Regulatory Practice and Practical Challenges
Although the NDI Rules are issued by the Central Government and DPIIT is the policy-making body for FDI matters, the Reserve Bank of India (“RBI”) is responsible for administration of NDI Rules. Rule 2A of NDI Rules authorizes RBI to interpret rules for their effective implementation. However, when processing an FDI transaction, if there is uncertainty about whether the sector in question has FDI-linked performance conditions, the concerned Authorised Dealer Banks (“AD Banks”) have often directed stakeholders to seek clarification from DPIIT before processing the transaction, as this pertains to FDI policy.
There are instances where, as directed by AD Bank, clarification was sought for a sector like cash-and-carry wholesale trading sector and the DPIIT clarified that the conditions stated therein do not constitute FDI-linked performance conditions, thereby allowing LLPs to operate in that sector and accept foreign investment under the automatic route.
Concluding Thoughts
The existing ambiguity in the definition of FDI-linked performance conditions which is creating confusion and resulting in erroneous treatment of sectors with mere procedural and compliance-based conditions as the sectorshaving FDI-linked performance conditions has a significant impact on the ability of LLPs (and companies in few cases) to receive FDI in several high-potential sectors. Sectors such as wholesale trading, manufacturing, agriculture and allied activities, pharmaceuticals (particularly greenfield projects), and regulated financial services often fall into this grey area. As a result, only a limited number of sectors such as software development and business consultancy services, which have no sectoral conditions, remain fully open for LLPs and non-operational companies to attract foreign investment.
This misinterpretation causes additional scrutiny by AD Banks and unnecessary referrals to DPIIT which, in turn, slows down the investment timelines and increase compliance costs. This undermines investor confidence and is inconsistent with India’s stated goal of enhancing ease of doing business. It also disproportionately affects LLPs and start-ups seeking to raise FDI in sectors with nuanced conditions.

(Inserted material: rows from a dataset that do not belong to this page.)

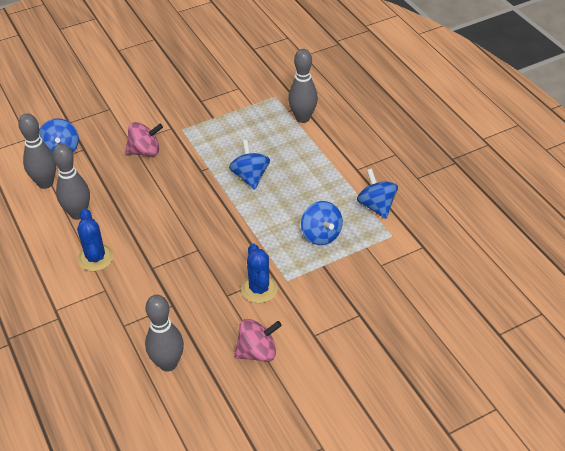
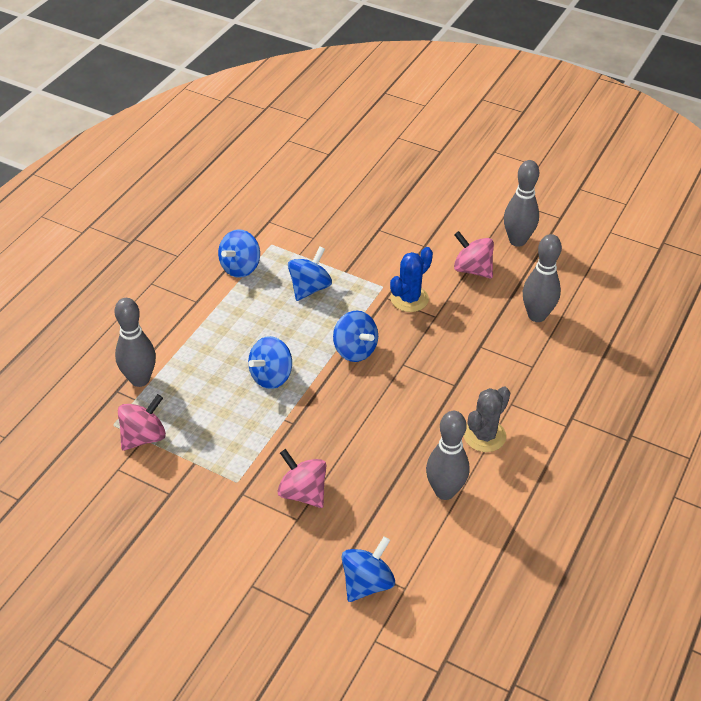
camera: 125 degrees left, 0 degrees up
grey bowling pin [18,113,56,189] -> grey bowling pin moved to [504,160,539,247]
blue cactus [77,208,114,271] -> grey cactus [464,386,510,452]
none -> pink spinning top [118,394,166,451]
none -> blue spinning top [333,310,378,362]

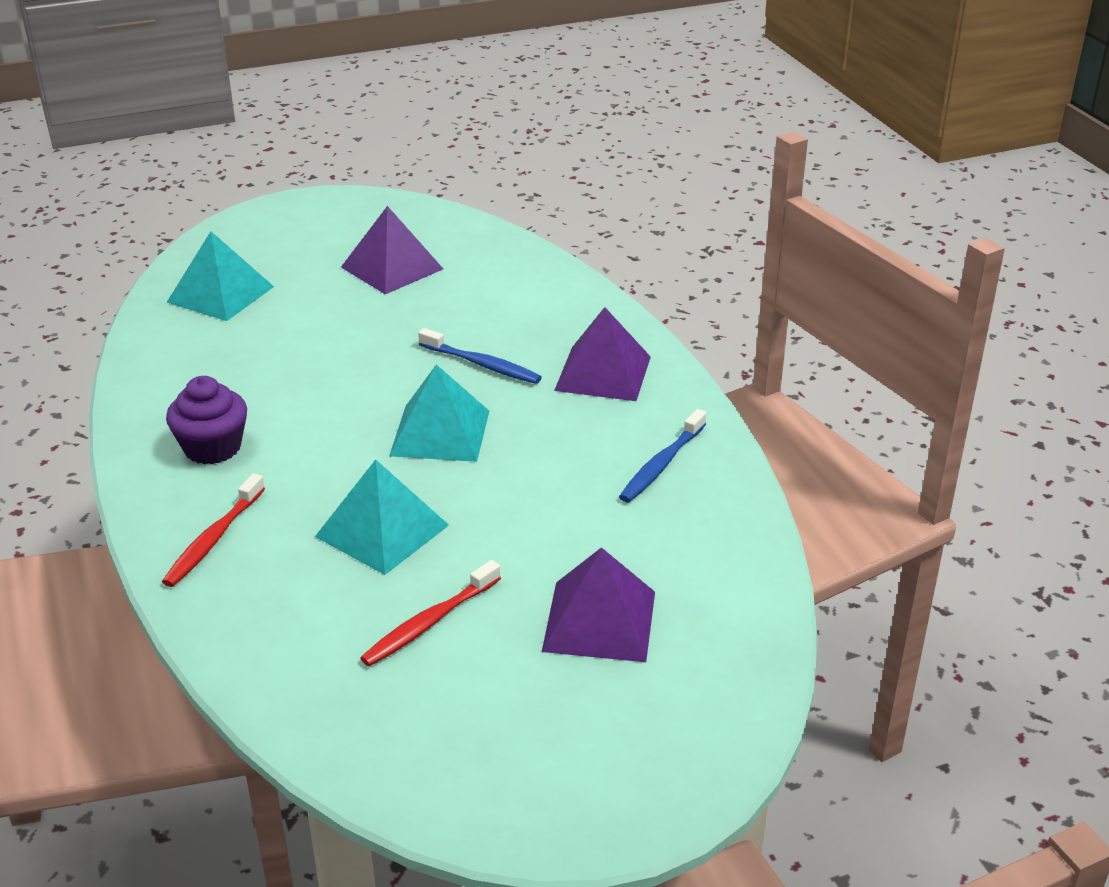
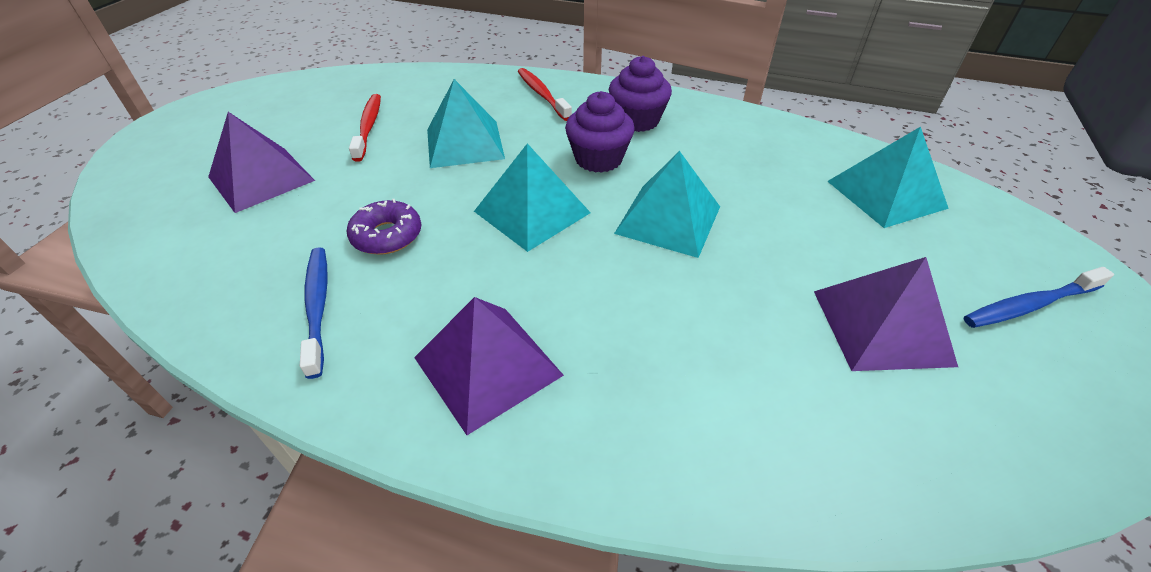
camera: 130 degrees right, 10 degrees up
blue toothbrush [418,328,542,384] -> blue toothbrush moved to [964,267,1114,328]
none -> purple donut [347,199,421,255]
none -> purple cupcake [565,91,635,173]
none -> turquoise pyramid [614,151,720,258]

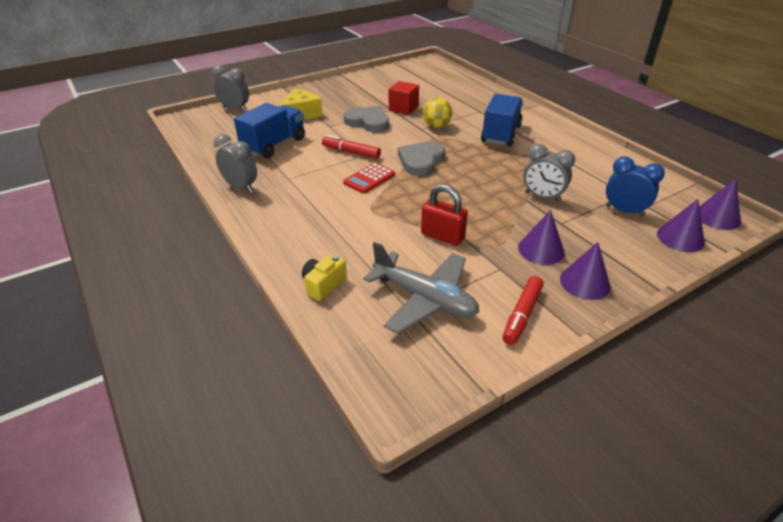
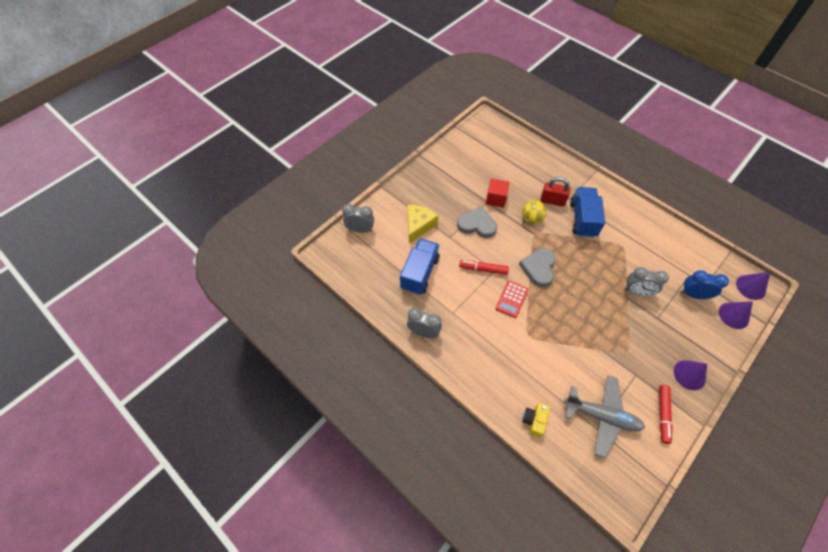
camera: 15 degrees left, 20 degrees up
red padlock [421,184,468,246] -> red padlock moved to [540,177,571,207]
purple cone [518,210,565,265] -> none

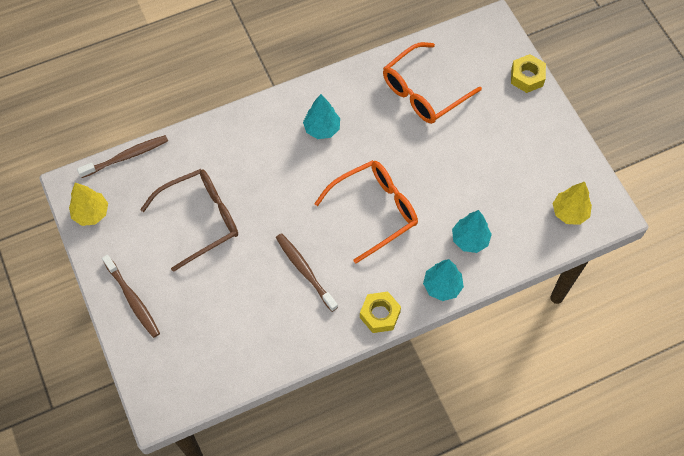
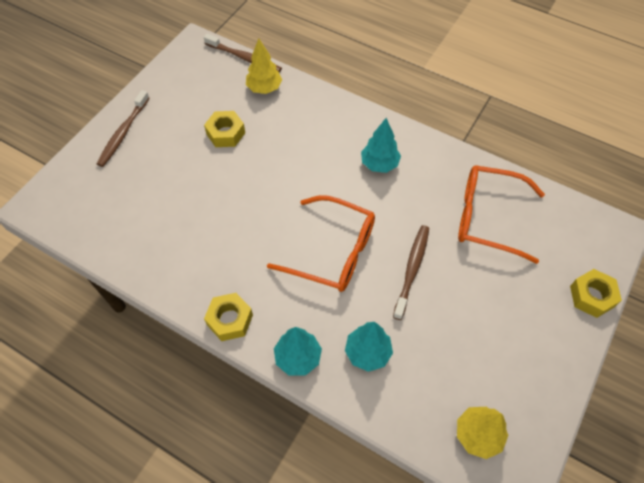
camera: 55 degrees right, 5 degrees down
yellow tree [69,183,108,226] -> yellow tree moved to [246,39,282,94]
brown glasses [140,169,238,272] -> yellow nut [204,111,245,147]
brown toothbrush [276,233,338,312] -> brown toothbrush moved to [393,225,429,320]

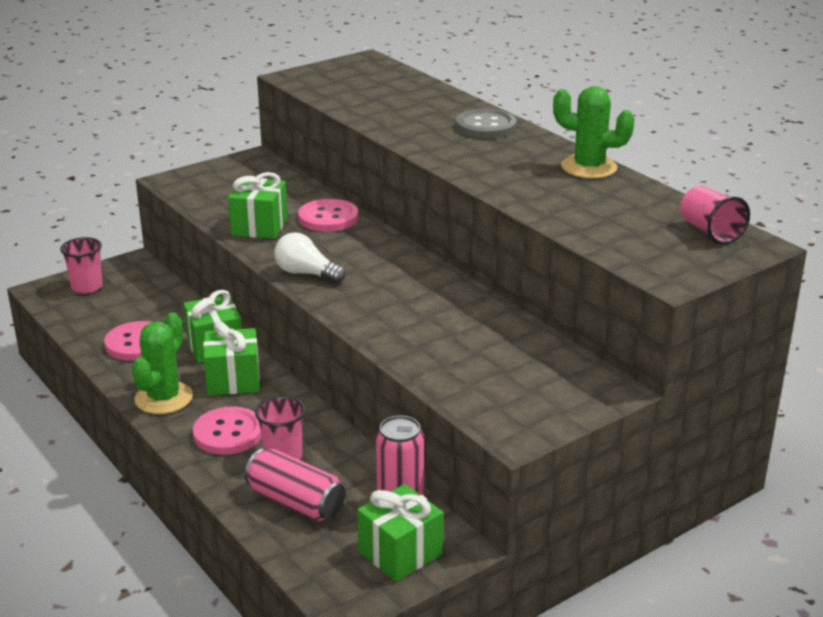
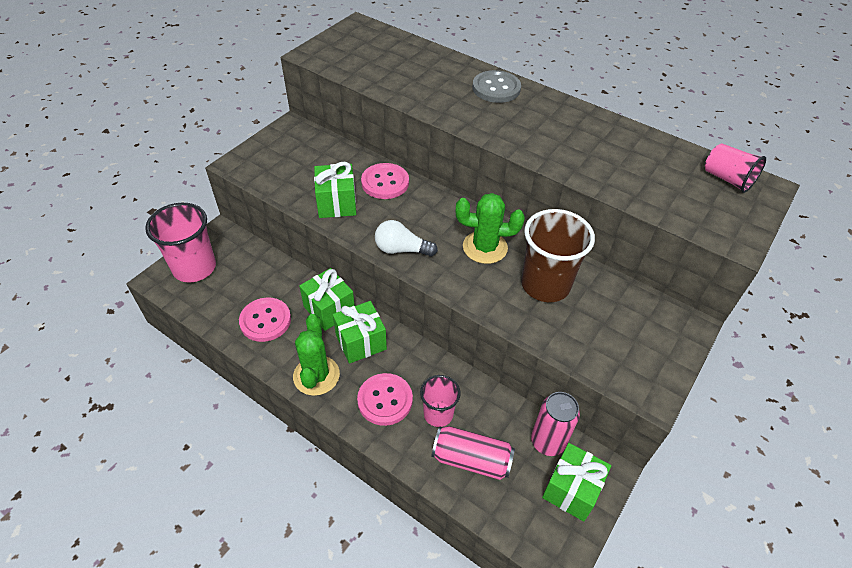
camera: 20 degrees left, 20 degrees up
pink cup [60,237,103,294] -> pink cup [145,203,216,283], size x1.70
green cactus [553,86,635,179] -> green cactus moved to [456,193,525,264]
none -> brown cup [521,209,595,302]

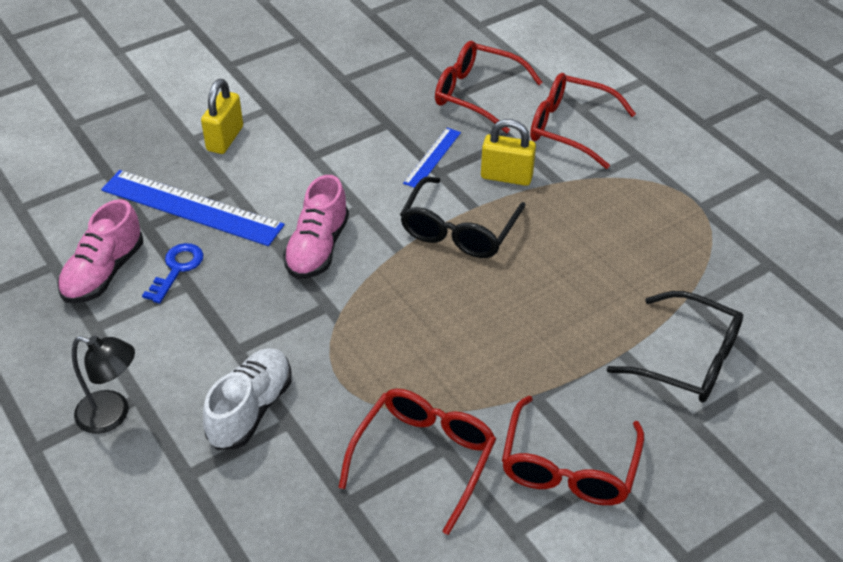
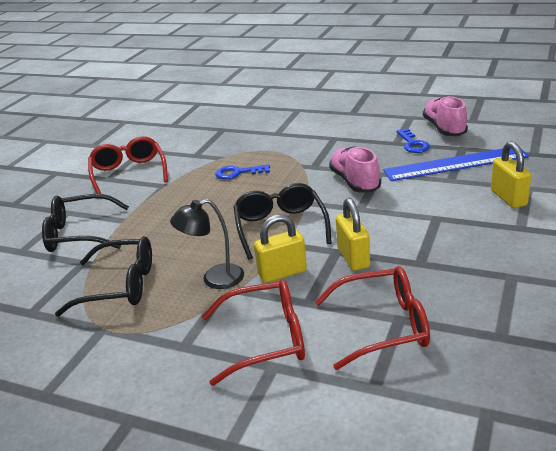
camera: 150 degrees right, 15 degrees down
black lamp [72,336,135,434] -> black lamp moved to [170,199,244,289]
white shoe [203,348,292,450] -> none
red glasses [338,389,496,535] -> none
blue ruler [403,128,461,188] -> yellow padlock [336,198,370,271]
none -> black glasses [55,236,152,317]
none -> blue key [215,164,270,180]

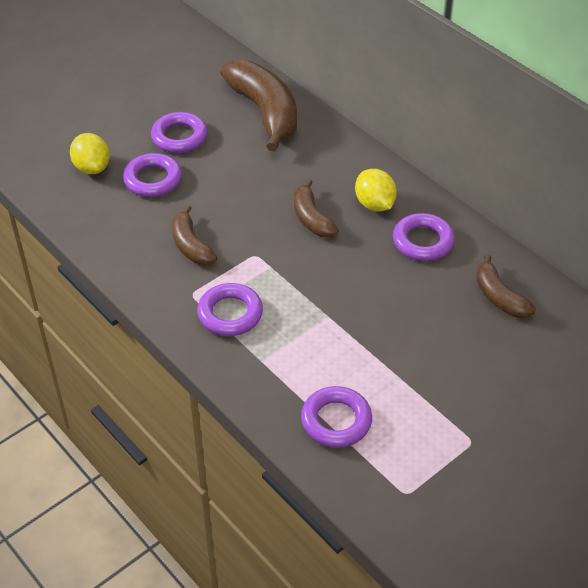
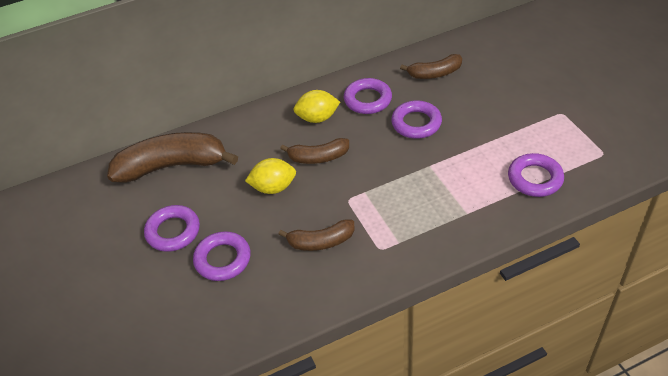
camera: 70 degrees left, 0 degrees up
yellow lemon [70,133,110,174] -> yellow lemon moved to [245,158,296,194]
purple ring [197,283,263,336] -> purple ring moved to [391,101,442,139]

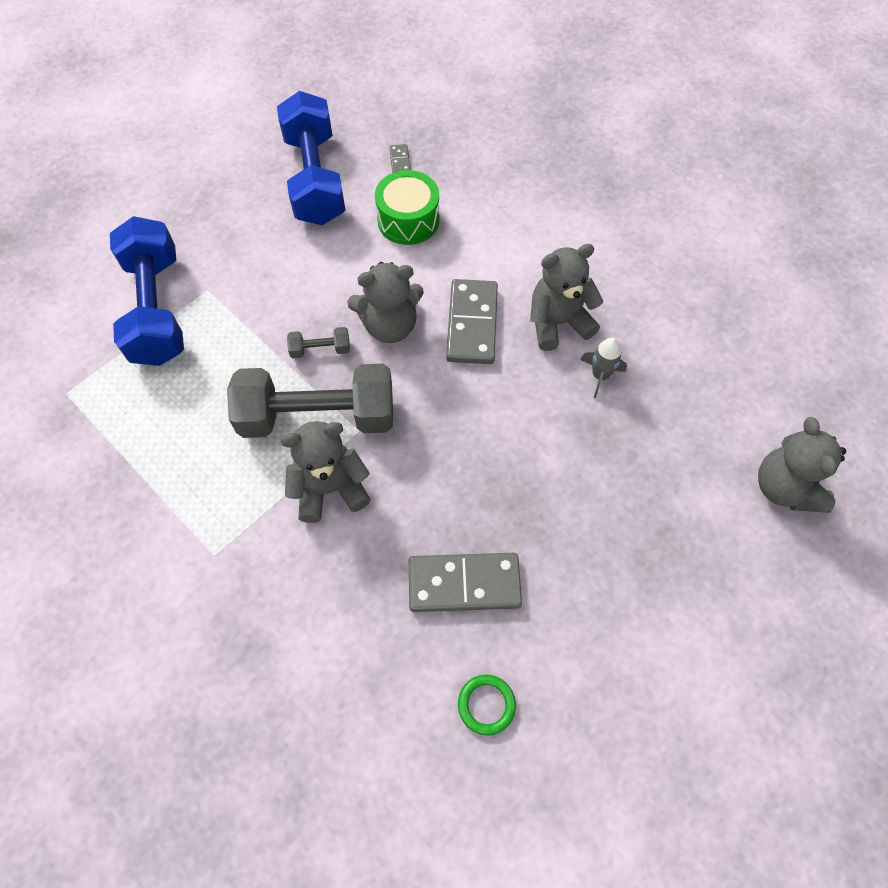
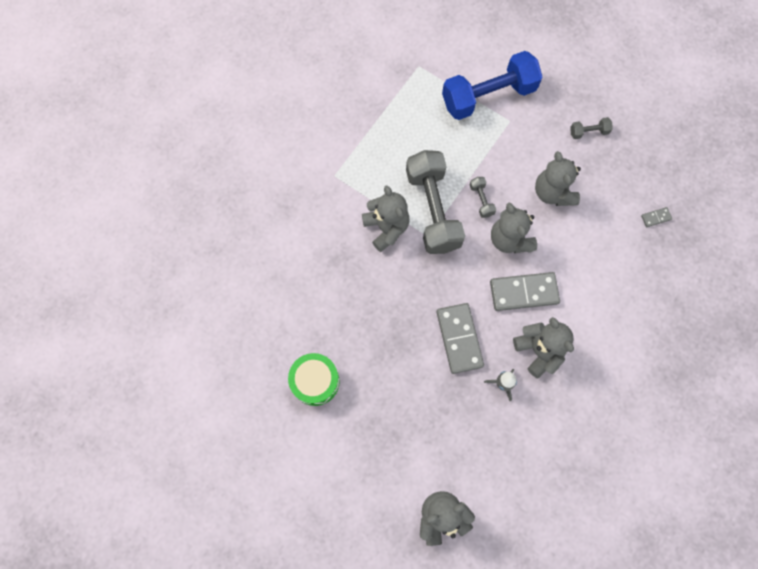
camera: 80 degrees right, 10 degrees up
blue dumbbell [277,91,345,225] -> none
green drum [375,170,439,245] -> green drum moved to [288,353,340,406]
grey domino [409,553,522,612] -> grey domino moved to [437,303,484,374]
green ring [458,674,516,735] -> none
none -> grey teddy bear [535,151,581,206]
none -> grey dumbbell [570,117,613,139]

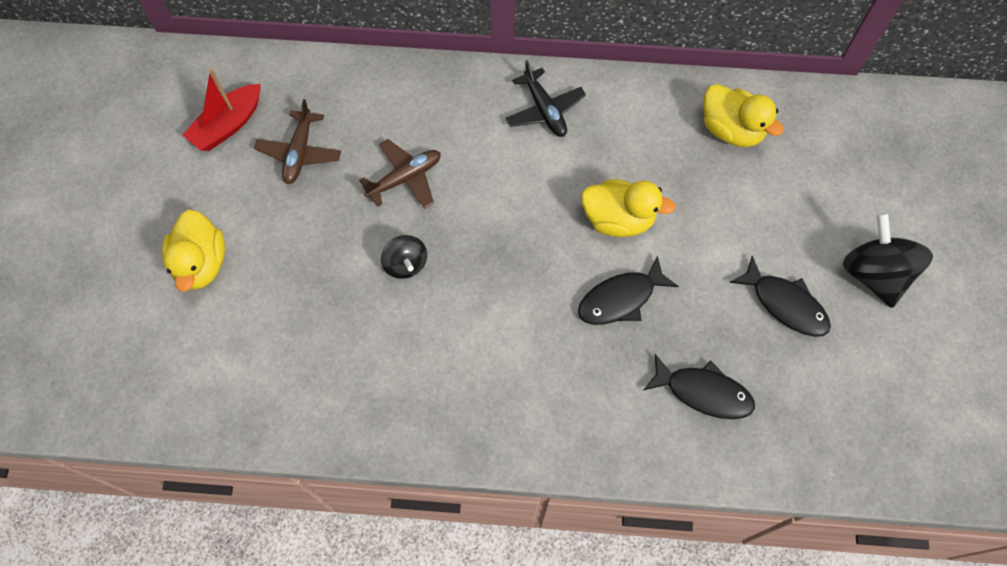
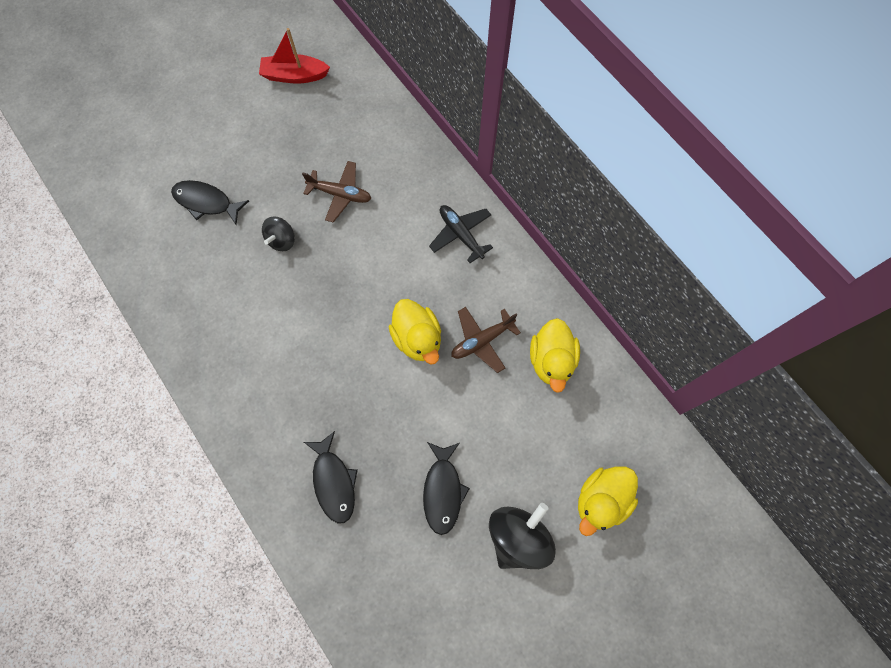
camera: 50 degrees right, 5 degrees up
yellow duck [162,210,225,292] -> yellow duck moved to [578,466,638,536]
brown plane [254,99,341,184] -> brown plane moved to [451,307,521,373]
black plane [505,60,586,137] -> black plane turned 120 degrees clockwise [429,205,493,263]
black fish [578,256,679,325] -> black fish moved to [171,180,249,225]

To address this, the definition of “FDI-linked performance conditions” in NDI Rules be revised to distinguish clearly between performance-linked and compliance-based sectoral conditions. The government should issue illustrative guidance or sector-specific clarifications to help identify which conditions fall into each category. Ideally, such guidance should be incorporated into the FDI Policy or annexed to the NDI Rules. Additionally, applying this clarification retrospectively would provide much-needed relief and certainty to investors who have made investments in good faith, based on their interpretation of the law. Such reforms would improve regulatory clarity, reduce delays, and ensure that India's FDI framework remains attractive to investors. This clarity is especially important given the noticeable increase in LLP registrations in recent years compared to companies, indicating a growing preference for LLPs as the preferred business structure in India.